▶ [Exercise requirements]:
Give every line of the data below that contains the word "מוקדמות", copying each line in full.

▶ [Exercise data]:
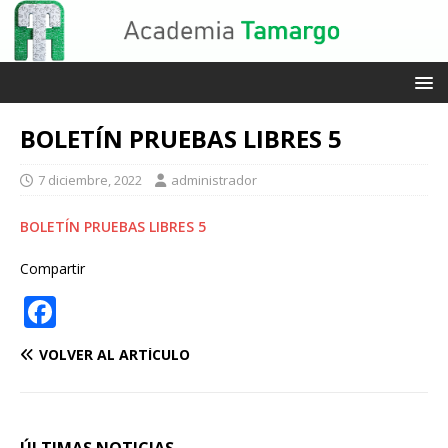
BOLETÍN PRUEBAS LIBRES 5
7 diciembre, 2022
administrador
BOLETÍN PRUEBAS LIBRES 5
Compartir
F
a
VOLVER AL ARTÍCULO
c
e
b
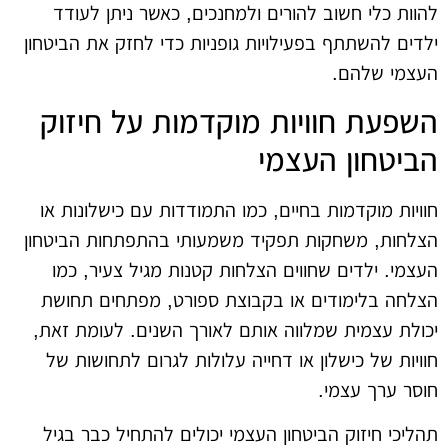
להוות כלי חשוב להורים ולמחנכים, כאשר ניתן לעודד
ילדים להשתתף בפעילויות גופניות כדי לחזק את הביטחון
העצמי שלהם.
השפעת חוויות מוקדמות על חיזוק
הביטחון העצמי
חוויות מוקדמות בחיים, כמו התמודדות עם כישלונות או
הצלחות, משחקות תפקיד משמעותי בהתפתחות הביטחון
העצמי. ילדים שחווים הצלחות קטנות מגיל צעיר, כמו
הצלחה בלימודים או בקבוצת ספורט, מפתחים תחושת
יכולת עצמית שמלווה אותם לאורך השנים. לעומת זאת,
חוויות של כישלון או דחייה עלולות לגרום לתחושות של
חוסר ערך עצמי.
תהליכי חיזוק הביטחון העצמי יכולים להתחיל כבר בגיל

▶ [Answer area]:
השפעת חוויות מוקדמות על חיזוק
חוויות מוקדמות בחיים, כמו התמודדות עם כישלונות או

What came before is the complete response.